Updated: Apr 9, 2020
March 14th - 119 pending / day - Market Crash
March 24th - 107 pending / day - Shelter in place order
April 1st - 79 pending / day - Day of this video
Active Single Family Homes
February - 1,146
March - 1,297
April - 1,297
Close Price / Original Price Ratio: 100%
Average Days on Market 5 - 6
Normally each month we compare the Austin market to the national one. Covid has everything upside down so instead I'm going to write about where this could all go and what we are watching.
All of the stay in place orders have been turning real estate off an on in terms of being able to even show houses. It was banned for a while and has recently been lifted, but as you can see from the video activity is down in a time when it would normally be increasing. Everyone is a little scared and hesitant. This has created a pull back in buyers and as such instead of getting multiple offers on every listing, we are only getting one at a time which means to get under contract sellers are even taking small discounts which is normal in a balanced market. So there is opportunity for buyers to actually win an offer at a price slightly under list which was much harder just a month ago.
Our inventory in Austin is still very low. For a market our size, we need about 4,500 homes for sale to be in a balanced market which we haven't seen since 2010. Covid certainly hasn't brought more sellers to the market either because they want to wait for this to pass before going on the market. So both buys and sellers have pulled back simply creating a new, lower equilibrium.

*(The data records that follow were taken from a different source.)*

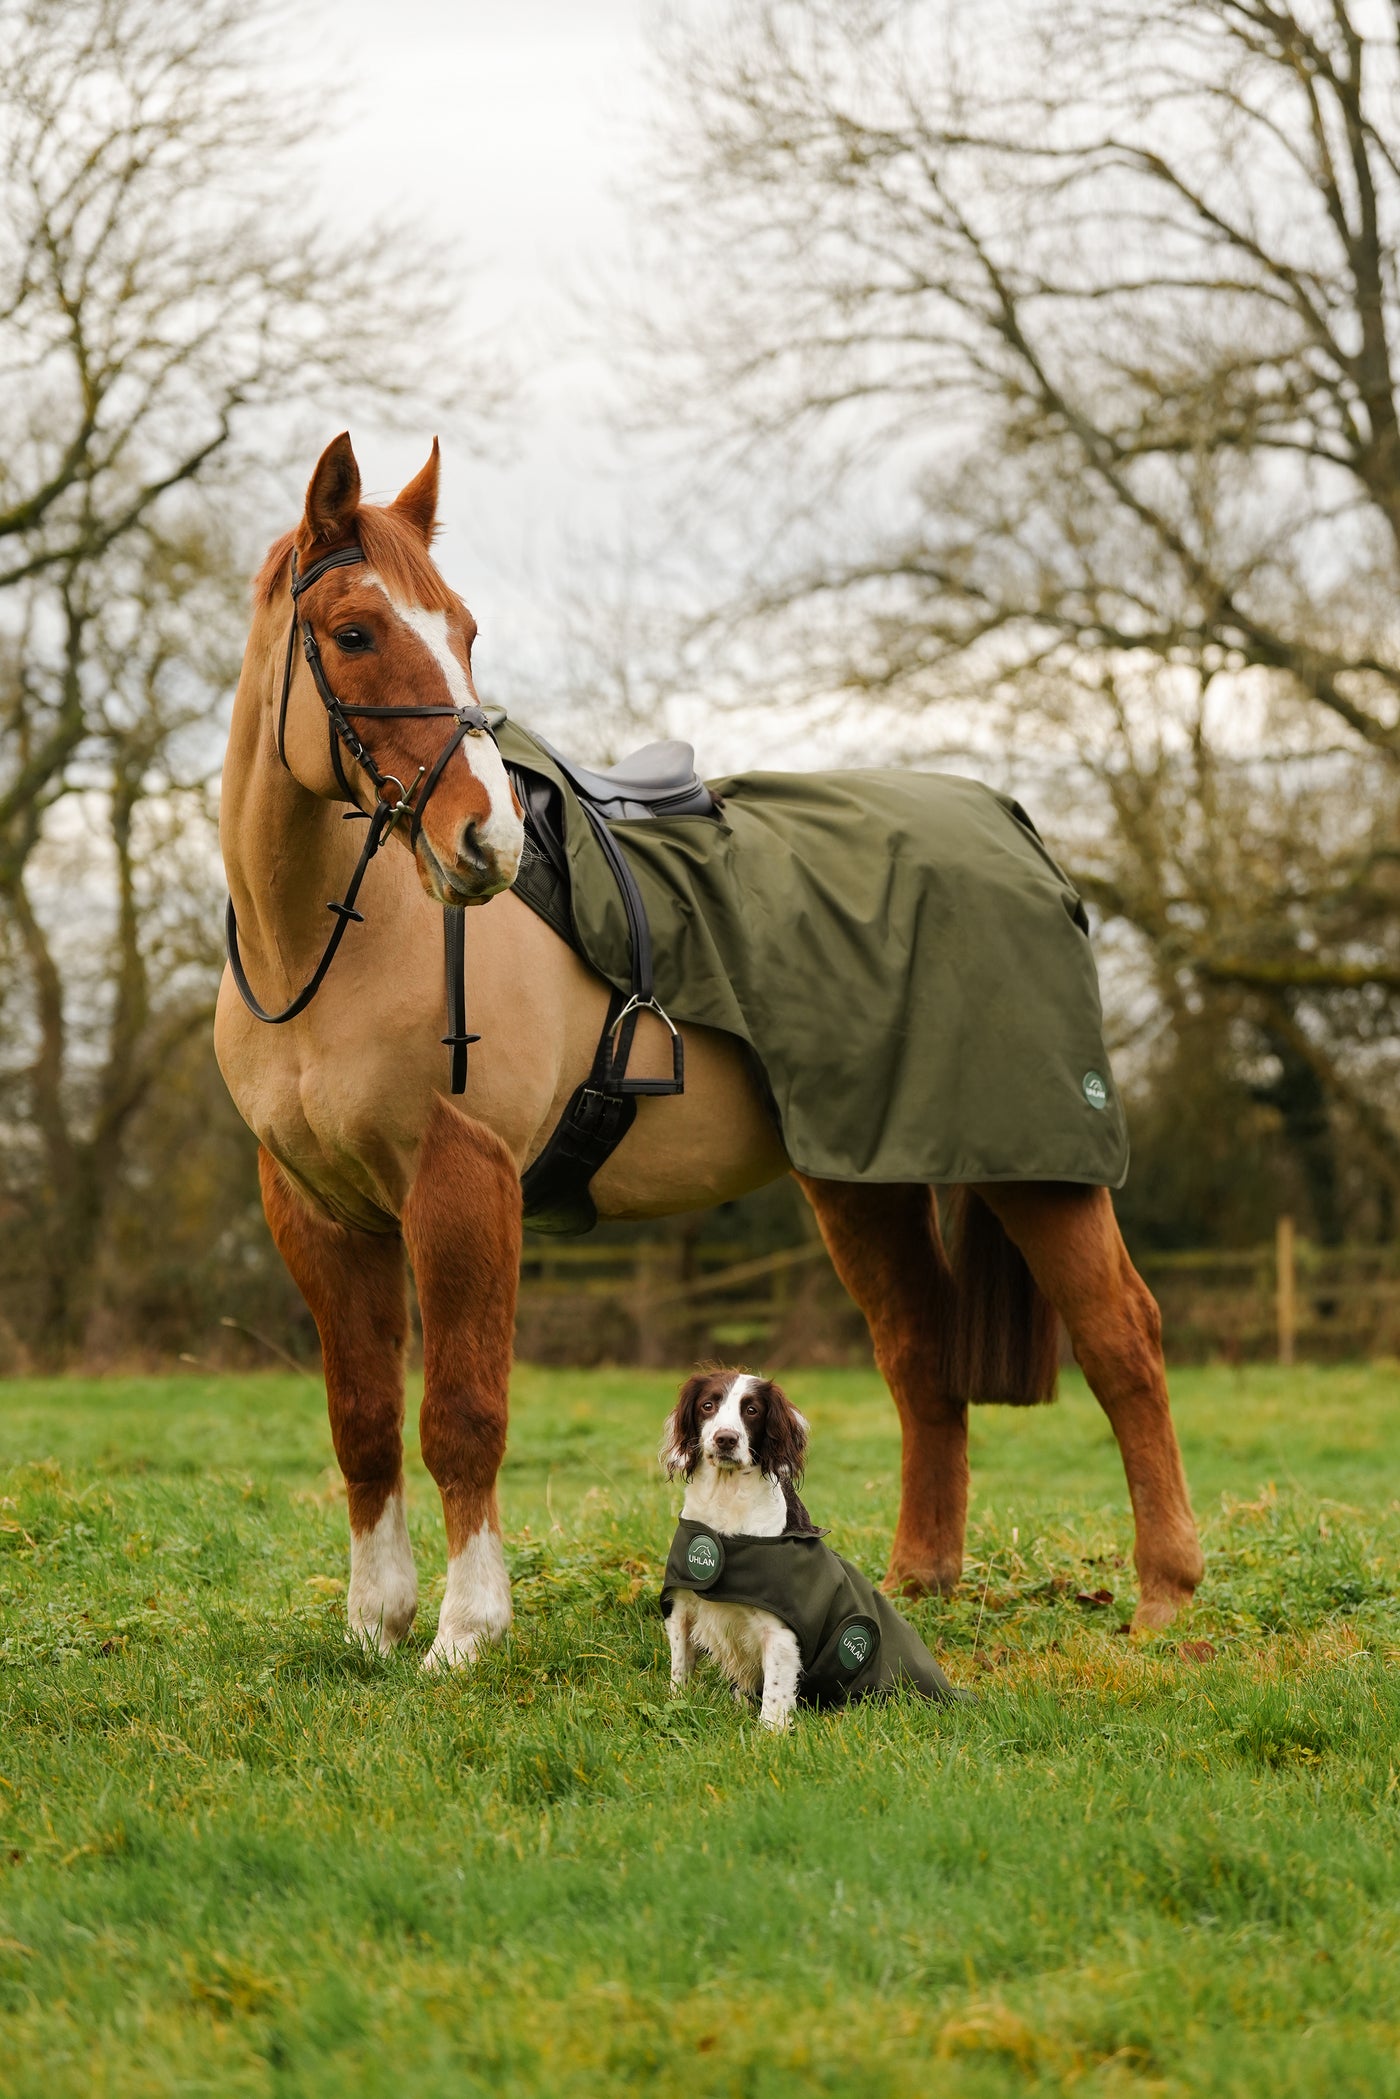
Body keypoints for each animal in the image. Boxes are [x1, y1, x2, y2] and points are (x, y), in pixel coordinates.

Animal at [216, 434, 1208, 1662]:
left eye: (464, 629)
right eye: (354, 632)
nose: (485, 842)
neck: (335, 944)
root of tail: (1015, 831)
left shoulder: (461, 1181)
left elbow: (461, 1412)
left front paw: (464, 1632)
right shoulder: (316, 1208)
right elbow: (361, 1418)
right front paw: (374, 1624)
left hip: (1040, 1169)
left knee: (1124, 1341)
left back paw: (1165, 1594)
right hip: (859, 1178)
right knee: (920, 1351)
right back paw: (918, 1580)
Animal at [659, 1368, 965, 1729]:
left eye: (752, 1410)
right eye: (708, 1405)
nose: (726, 1439)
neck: (726, 1513)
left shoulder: (780, 1633)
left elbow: (775, 1698)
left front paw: (769, 1736)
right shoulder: (682, 1610)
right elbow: (679, 1672)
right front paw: (676, 1707)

Now you may be hearing that this is going to be the second great mortgage crisis because unemployment is through the roof and people won't be able to make their mortgage payments. There is some logic to that, but here are the reasons why the sky may not actually be falling.

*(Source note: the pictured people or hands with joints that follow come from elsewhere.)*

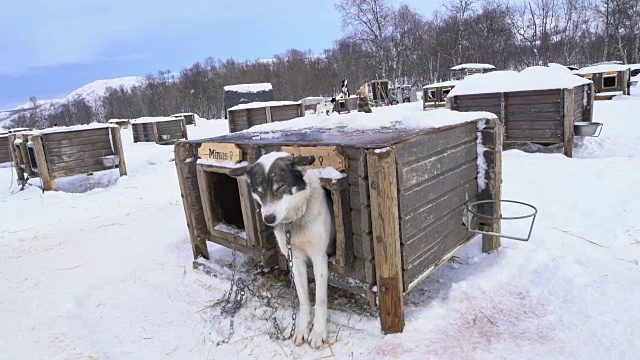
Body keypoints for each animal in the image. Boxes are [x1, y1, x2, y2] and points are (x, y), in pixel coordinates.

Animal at [228, 152, 336, 348]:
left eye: (280, 186)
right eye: (259, 191)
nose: (269, 218)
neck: (295, 221)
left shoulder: (319, 258)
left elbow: (320, 300)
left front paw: (318, 332)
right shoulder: (296, 260)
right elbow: (303, 299)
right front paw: (302, 329)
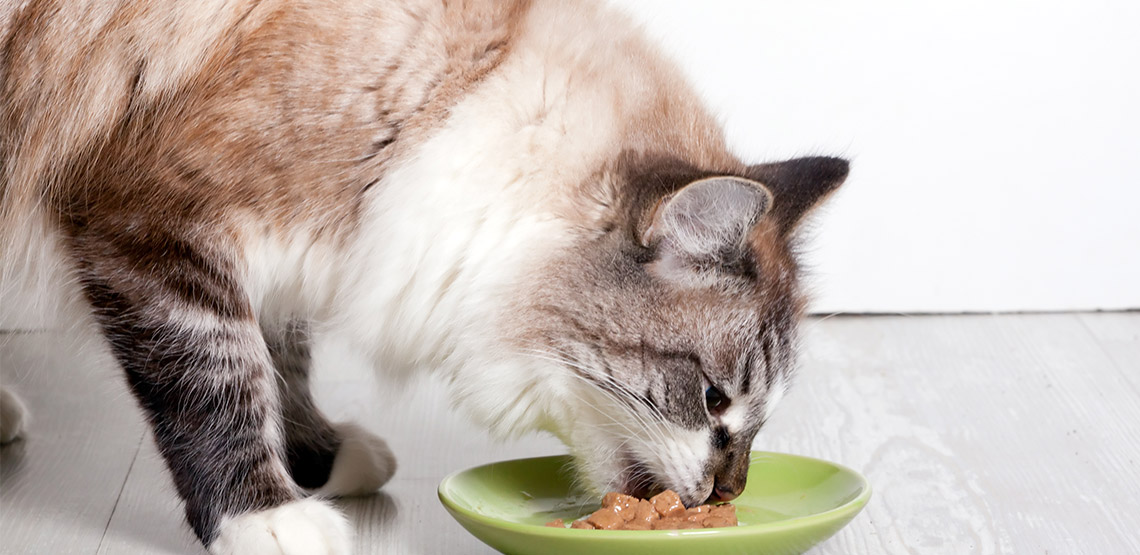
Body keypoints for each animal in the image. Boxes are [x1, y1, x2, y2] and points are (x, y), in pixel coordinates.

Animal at [0, 1, 848, 551]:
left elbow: (283, 354)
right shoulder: (149, 218)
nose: (731, 493)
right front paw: (263, 513)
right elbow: (221, 378)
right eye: (713, 400)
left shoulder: (291, 251)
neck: (447, 98)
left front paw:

1) Unemployment is artificial
People are not out of work because the demand for good and services is not there. Covid is putting them out of work. Once the virus passes it all depends on how quickly it does and how quickly the economy hires back those workers. It is likely to be slower than they were fired, but also much faster than a typical recovery.
2) Bailout packages
While printing money ultimately break economies, up to a point it doesn't if it can be successfully deleveraged later on. Between the possibility of mortgage deferments and direct payments to people to help cover their mortgage, there is some chance that the default rate may not go up as we expect. The big date to watch will be April 15th which is when most mortgages will be considered officially late.
3) Home Equity
Unlike the mortgage crisis of 2008, home equity levels are at all time highs and banks still have high lending standards. Home owners aren't looking at their homes like they can just let them go. If facing foreclosure, home owners will instead refinance their mortgages for cash out that they can use to make bills for a few months. Lenders are already seeing this and that reason was driving a lot of the refinance spike that we've seen in the past few weeks. That fuse will last a little while. The question remains to see if it will last longer than the economic effects of the virus.
In a worst case scenario all of the above could fail and we could see another mortgage crisis. In the best case, we get back to work quickly, people refinance at lower rates, take a bit of an equity hit but otherwise return to normal aside from a little money printing on the side.
We will be watching default rates and inventory closely as those will tell the story of what is to come.